If the business is under pressure it is normal to carry out an in depth review to consider the businesses ability to continue to trade in the short to medium term. This review will include a review of costs and funding requirements.

As part of the review process, also consider the option to sell the business. The matters to be considered include the following:

  1. Research who might be potential purchasers and how you would approach them.
  2. Review of costs, in particular what economies of scale, synergies and cost savings a potential buyer might achieve eg administration costs.
  3. Cessation of unprofitable contracts and change of control issues in contracts
  4. Company restructure e.g. removing property assets, pension fund, etc.
  5. Tax implications of restructure and sale
  6. Impact of sale on management team and employees
  7. Impact of sale on customers and suppliers. It is better to sell the business with a profitable contract, rather then loosing a contract due to financial pressures or liquidation.
  8. Consider disposal by share sale or asset sale. Although there is more rigorous due diligence in a share sale, generally there is less tax and stamp duty liabilities for both parties. 
  9. Determine valuation after factoring in the above.
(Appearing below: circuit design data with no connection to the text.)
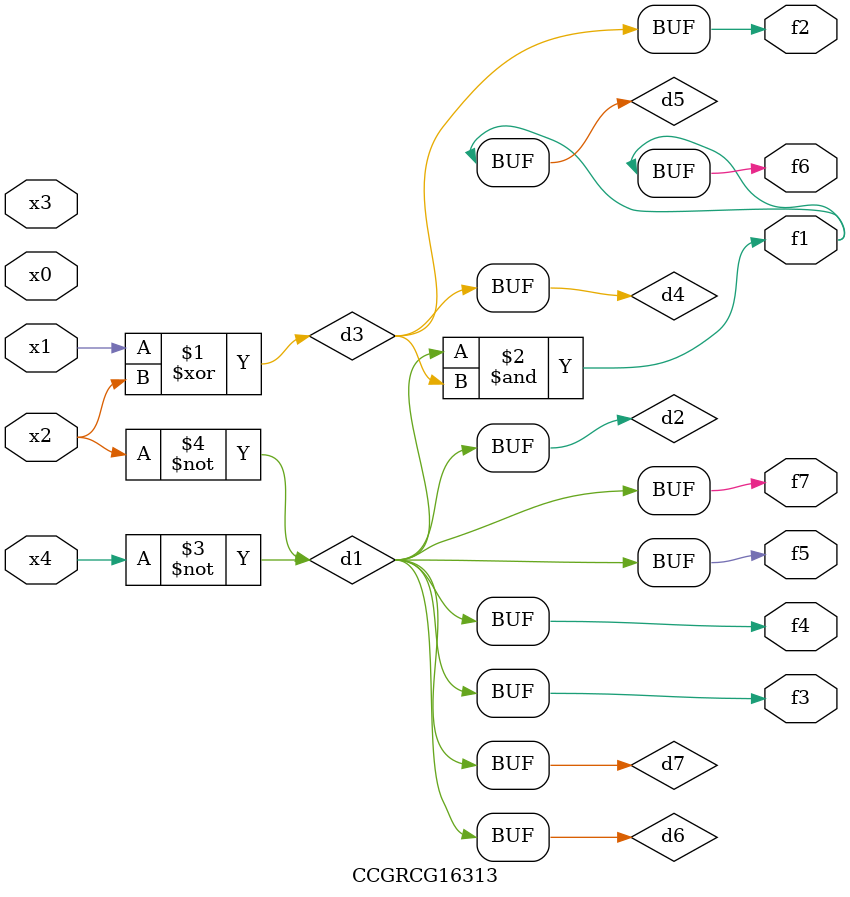
<source format=v>
module CCGRCG16313(
	input x0, x1, x2, x3, x4,
	output f1, f2, f3, f4, f5, f6, f7
);

	wire d1, d2, d3, d4, d5, d6, d7;

	not (d1, x4);
	not (d2, x2);
	xor (d3, x1, x2);
	buf (d4, d3);
	and (d5, d1, d3);
	buf (d6, d1, d2);
	buf (d7, d2);
	assign f1 = d5;
	assign f2 = d4;
	assign f3 = d7;
	assign f4 = d7;
	assign f5 = d7;
	assign f6 = d5;
	assign f7 = d7;
endmodule

</source>
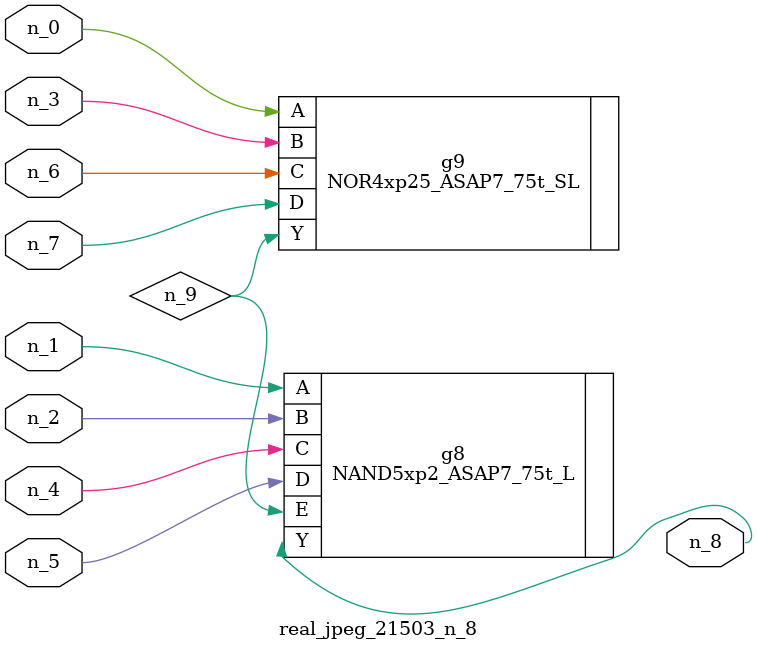
<source format=v>
module real_jpeg_21503_n_8 (n_5, n_4, n_0, n_1, n_2, n_6, n_7, n_3, n_8);

input n_5;
input n_4;
input n_0;
input n_1;
input n_2;
input n_6;
input n_7;
input n_3;

output n_8;

wire n_9;

NOR4xp25_ASAP7_75t_SL g9 ( 
.A(n_0),
.B(n_3),
.C(n_6),
.D(n_7),
.Y(n_9)
);

NAND5xp2_ASAP7_75t_L g8 ( 
.A(n_1),
.B(n_2),
.C(n_4),
.D(n_5),
.E(n_9),
.Y(n_8)
);


endmodule
</source>
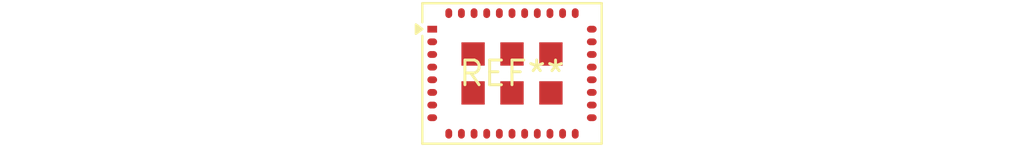
<source format=kicad_pcb>
(kicad_pcb (version 20240108) (generator pcbnew)

  (general
    (thickness 1.6)
  )

  (paper "A4")
  (layers
    (0 "F.Cu" signal)
    (31 "B.Cu" signal)
    (32 "B.Adhes" user "B.Adhesive")
    (33 "F.Adhes" user "F.Adhesive")
    (34 "B.Paste" user)
    (35 "F.Paste" user)
    (36 "B.SilkS" user "B.Silkscreen")
    (37 "F.SilkS" user "F.Silkscreen")
    (38 "B.Mask" user)
    (39 "F.Mask" user)
    (40 "Dwgs.User" user "User.Drawings")
    (41 "Cmts.User" user "User.Comments")
    (42 "Eco1.User" user "User.Eco1")
    (43 "Eco2.User" user "User.Eco2")
    (44 "Edge.Cuts" user)
    (45 "Margin" user)
    (46 "B.CrtYd" user "B.Courtyard")
    (47 "F.CrtYd" user "F.Courtyard")
    (48 "B.Fab" user)
    (49 "F.Fab" user)
    (50 "User.1" user)
    (51 "User.2" user)
    (52 "User.3" user)
    (53 "User.4" user)
    (54 "User.5" user)
    (55 "User.6" user)
    (56 "User.7" user)
    (57 "User.8" user)
    (58 "User.9" user)
  )

  (setup
    (pad_to_mask_clearance 0)
    (pcbplotparams
      (layerselection 0x00010fc_ffffffff)
      (plot_on_all_layers_selection 0x0000000_00000000)
      (disableapertmacros false)
      (usegerberextensions false)
      (usegerberattributes false)
      (usegerberadvancedattributes false)
      (creategerberjobfile false)
      (dashed_line_dash_ratio 12.000000)
      (dashed_line_gap_ratio 3.000000)
      (svgprecision 4)
      (plotframeref false)
      (viasonmask false)
      (mode 1)
      (useauxorigin false)
      (hpglpennumber 1)
      (hpglpenspeed 20)
      (hpglpendiameter 15.000000)
      (dxfpolygonmode false)
      (dxfimperialunits false)
      (dxfusepcbnewfont false)
      (psnegative false)
      (psa4output false)
      (plotreference false)
      (plotvalue false)
      (plotinvisibletext false)
      (sketchpadsonfab false)
      (subtractmaskfromsilk false)
      (outputformat 1)
      (mirror false)
      (drillshape 1)
      (scaleselection 1)
      (outputdirectory "")
    )
  )

  (net 0 "")

  (footprint "OnSemi_SIP-38-6EP-9x7mm_P0.65mm_EP1.2x1.2mm" (layer "F.Cu") (at 0 0))

)

</source>
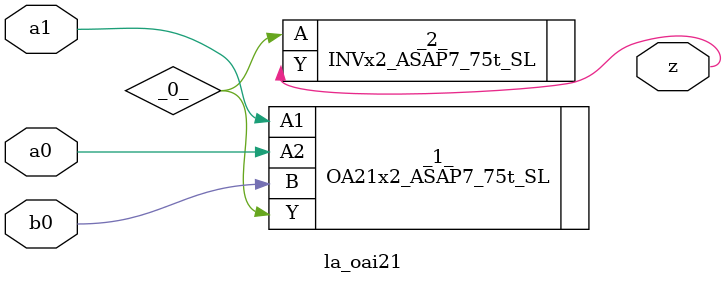
<source format=v>
/* Generated by Yosys 0.37 (git sha1 a5c7f69ed, clang 14.0.0-1ubuntu1.1 -fPIC -Os) */

module la_oai21(a0, a1, b0, z);
  wire _0_;
  input a0;
  wire a0;
  input a1;
  wire a1;
  input b0;
  wire b0;
  output z;
  wire z;
  OA21x2_ASAP7_75t_SL _1_ (
    .A1(a1),
    .A2(a0),
    .B(b0),
    .Y(_0_)
  );
  INVx2_ASAP7_75t_SL _2_ (
    .A(_0_),
    .Y(z)
  );
endmodule

</source>
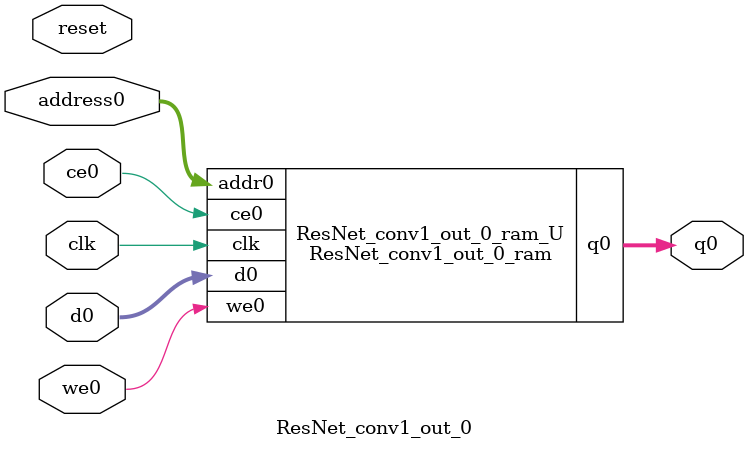
<source format=v>
`timescale 1 ns / 1 ps
module ResNet_conv1_out_0_ram (addr0, ce0, d0, we0, q0,  clk);

parameter DWIDTH = 12;
parameter AWIDTH = 10;
parameter MEM_SIZE = 1024;

input[AWIDTH-1:0] addr0;
input ce0;
input[DWIDTH-1:0] d0;
input we0;
output reg[DWIDTH-1:0] q0;
input clk;

(* ram_style = "block" *)reg [DWIDTH-1:0] ram[0:MEM_SIZE-1];




always @(posedge clk)  
begin 
    if (ce0) begin
        if (we0) 
            ram[addr0] <= d0; 
        q0 <= ram[addr0];
    end
end


endmodule

`timescale 1 ns / 1 ps
module ResNet_conv1_out_0(
    reset,
    clk,
    address0,
    ce0,
    we0,
    d0,
    q0);

parameter DataWidth = 32'd12;
parameter AddressRange = 32'd1024;
parameter AddressWidth = 32'd10;
input reset;
input clk;
input[AddressWidth - 1:0] address0;
input ce0;
input we0;
input[DataWidth - 1:0] d0;
output[DataWidth - 1:0] q0;



ResNet_conv1_out_0_ram ResNet_conv1_out_0_ram_U(
    .clk( clk ),
    .addr0( address0 ),
    .ce0( ce0 ),
    .we0( we0 ),
    .d0( d0 ),
    .q0( q0 ));

endmodule


</source>
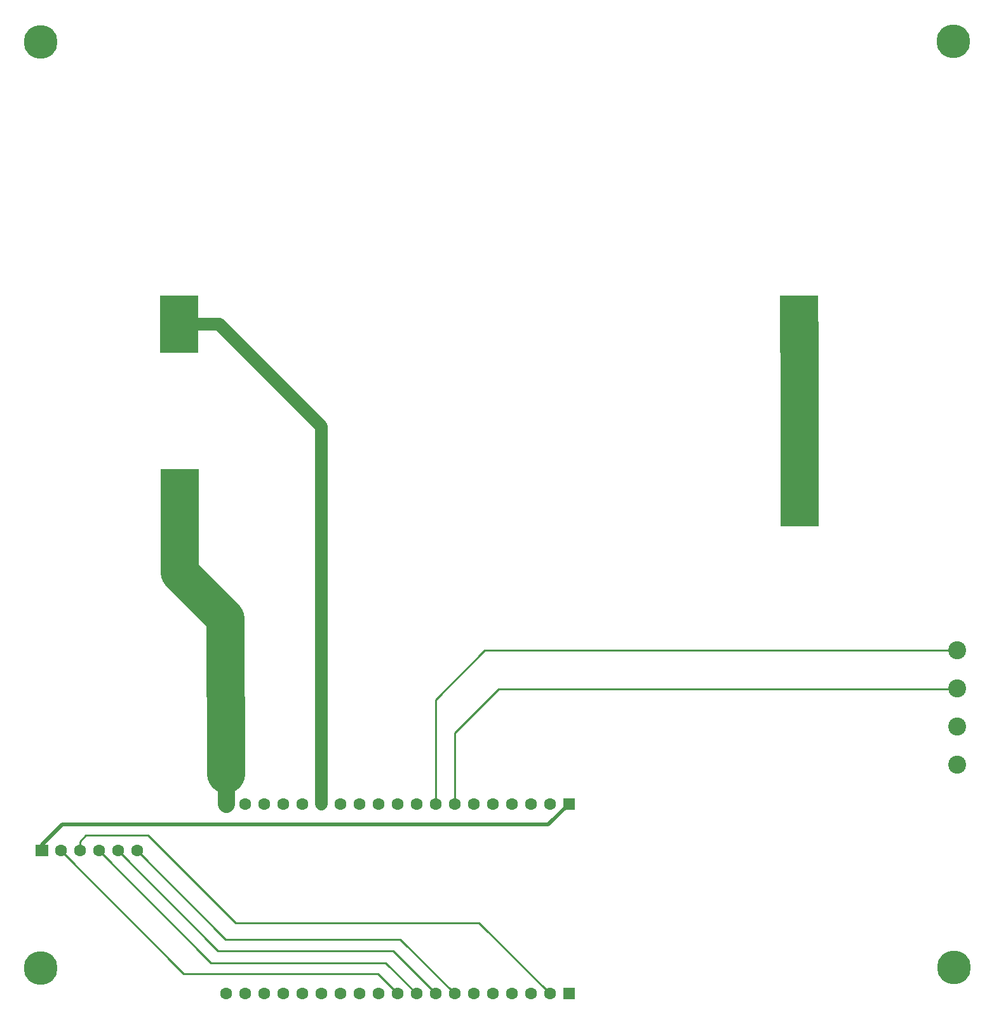
<source format=gtl>
G04 Layer: TopLayer*
G04 EasyEDA v6.5.22, 2023-04-13 15:33:26*
G04 175b12f3a105431bbf95af8d835410e9,ef4dac4c239f4a7f90591e71bd1ece2f,10*
G04 Gerber Generator version 0.2*
G04 Scale: 100 percent, Rotated: No, Reflected: No *
G04 Dimensions in inches *
G04 leading zeros omitted , absolute positions ,3 integer and 6 decimal *
%FSLAX36Y36*%
%MOIN*%

%ADD10C,0.0100*%
%ADD11C,0.0650*%
%ADD12C,0.2000*%
%ADD13C,0.0900*%
%ADD14C,0.0210*%
%ADD15R,0.2000X0.3000*%
%ADD16C,0.0630*%
%ADD17R,0.0709X0.0630*%
%ADD18R,0.0630X0.0630*%
%ADD19C,0.0945*%
%ADD20C,0.1772*%

%LPD*%
D10*
X1158998Y380997D02*
G01*
X1158998Y751998D01*
X1389000Y982000D01*
X3793000Y982000D01*
X3796000Y985000D01*
X3796040Y1185000D02*
G01*
X1316040Y1185000D01*
X1059040Y928000D01*
X1059040Y381000D01*
D11*
X-285459Y2897000D02*
G01*
X-76959Y2897000D01*
X459040Y2361000D01*
X459040Y381000D01*
D10*
X-607999Y135000D02*
G01*
X-82000Y-390998D01*
X836042Y-390998D01*
X1059040Y-613999D01*
X-707999Y135000D02*
G01*
X-119998Y-453000D01*
X798039Y-453000D01*
X959040Y-613999D01*
D12*
X-284499Y1985000D02*
G01*
X-284499Y1594500D01*
X-42999Y1353000D01*
X-41001Y536397D01*
D13*
X-41001Y380997D02*
G01*
X-41001Y577000D01*
D12*
X2966500Y2897000D02*
G01*
X2968500Y2895000D01*
X2968500Y1985000D01*
D14*
X1759040Y381000D02*
G01*
X1651040Y273000D01*
X-900959Y273000D01*
X-1007959Y166000D01*
X-1007959Y135000D01*
D10*
X-907999Y135000D02*
G01*
X-262999Y-510000D01*
X755041Y-510000D01*
X859040Y-613999D01*
X-507999Y135000D02*
G01*
X-43999Y-328999D01*
X874000Y-328999D01*
X1159000Y-613999D01*
X-807959Y135000D02*
G01*
X-807959Y184000D01*
X-775959Y216000D01*
X-448959Y216000D01*
X10040Y-242999D01*
X1288040Y-242999D01*
X1659040Y-613999D01*
D15*
G01*
X2968500Y1985000D03*
G01*
X-284499Y1985000D03*
G01*
X-285499Y2897000D03*
G01*
X2967500Y2897000D03*
D16*
G01*
X-507999Y135000D03*
G01*
X-607999Y135000D03*
G01*
X-707999Y135000D03*
G01*
X-807999Y135000D03*
G01*
X-907999Y135000D03*
D17*
G01*
X-1007999Y135000D03*
D16*
G01*
X-40999Y381000D03*
G01*
X59000Y381000D03*
G01*
X159000Y381000D03*
G01*
X259000Y381000D03*
G01*
X359000Y381000D03*
G01*
X459000Y381000D03*
G01*
X559000Y381000D03*
G01*
X659000Y381000D03*
G01*
X759000Y381000D03*
G01*
X859000Y381000D03*
G01*
X959000Y381000D03*
G01*
X1059000Y381000D03*
G01*
X1159000Y381000D03*
G01*
X1259000Y381000D03*
G01*
X1359000Y381000D03*
G01*
X1459000Y381000D03*
G01*
X1559000Y381000D03*
G01*
X1659000Y381000D03*
D18*
G01*
X1759000Y381000D03*
D16*
G01*
X-40999Y-613999D03*
G01*
X59000Y-613999D03*
G01*
X159000Y-613999D03*
G01*
X259000Y-613999D03*
G01*
X359000Y-613999D03*
G01*
X459000Y-613999D03*
G01*
X559000Y-613999D03*
G01*
X659000Y-613999D03*
G01*
X759000Y-613999D03*
G01*
X859000Y-613999D03*
G01*
X959000Y-613999D03*
G01*
X1059000Y-613999D03*
G01*
X1159000Y-613999D03*
G01*
X1259000Y-613999D03*
G01*
X1359000Y-613999D03*
G01*
X1459000Y-613999D03*
G01*
X1559000Y-613999D03*
G01*
X1659000Y-613999D03*
D18*
G01*
X1759000Y-613999D03*
D19*
G01*
X3796000Y585000D03*
G01*
X3796000Y785000D03*
G01*
X3796000Y985000D03*
G01*
X3796000Y1185000D03*
D20*
G01*
X3778000Y4380000D03*
G01*
X-1013999Y4377000D03*
G01*
X-1012999Y-478999D03*
G01*
X3779000Y-476999D03*
M02*

</source>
If you can restructure the business to suit the potential buyer before purchase eg implement redundancies, you will get the benefit in value and it will be less hassle for the buyer.

A buyer, while not admitting it in a sales process, will always look closely at the real contribution to profits post acquisition of the target. It is important that the seller and his advisors are also aware of this in order to get the best deal.

By clearly understanding what benefits your business would be to a potential purchaser will help you arrive at a decent value even in these times. Use any available time to restructure to maximise value but don't leave it too late.

"A Time to Buy"
The current recession provides great acquisition opportunities for cash rich companies.  If you or your client don't necessarily fall into that category, that does not mean the opportunities do not exist. Although there is an uncertainty about the availability of bank funding, we have to presume that good deals will get some level of leverage funding, particularly with improved bank liquidity following the Government Guarantee Scheme. Lower interest rates, if passed on by the banks will also help.
If your company or your clients company is acquisition minded, a proactive strategy should include the following:

Research
Determine suitable targets in industry sector and compatibility with goals.

Information
Gather as much information on the targets including company search information, trade reports, rumours, etc.

Approach
Consider direct approach or through adviser.

Valuation
Look at other deals in the sector, reason for sales and synergies.  Factor in current market conditions, in particular impact on profitability and lower profit multiples in sector.

Funding
Use own funds or consider out side investment or ability to raise debt.

If you hear about a company in financial difficulty it may not always be best to wait for liquidation because the benefits of a lower price paid to a liquidator will possibly be off-set by the negative trading impact of liquidation.
Having said that, a greater emphasis on due diligence will be required where the target is a distressed company.  Understand the reasons why trading/profitability has deteriorated and ensuring that post-acquisition it can be turned around and make a positive contribution to the merged entity within a reasonable period.

If you ultimately are buying from a liquidator, the negative aspects of the liquidation should be factored into future performance. Also, contracts with customers and suppliers will have to be renegotiated.  The acquisition will likely be an assets purchase which may result in a less favourable stamp duty scenario. For a buyer and a seller timing is everything. As a business owner, avoid a distressed sale by being aware, as far as possible, of changing circumstances and their impact on the business and be ready, prepared and willing to make hard decisions to maximise value.

For a buyer, this is the best time to buy. There is real opportunity to get value with businesses under pressure and with low valuation multiples.  Take a proactive approach now and research potential targets.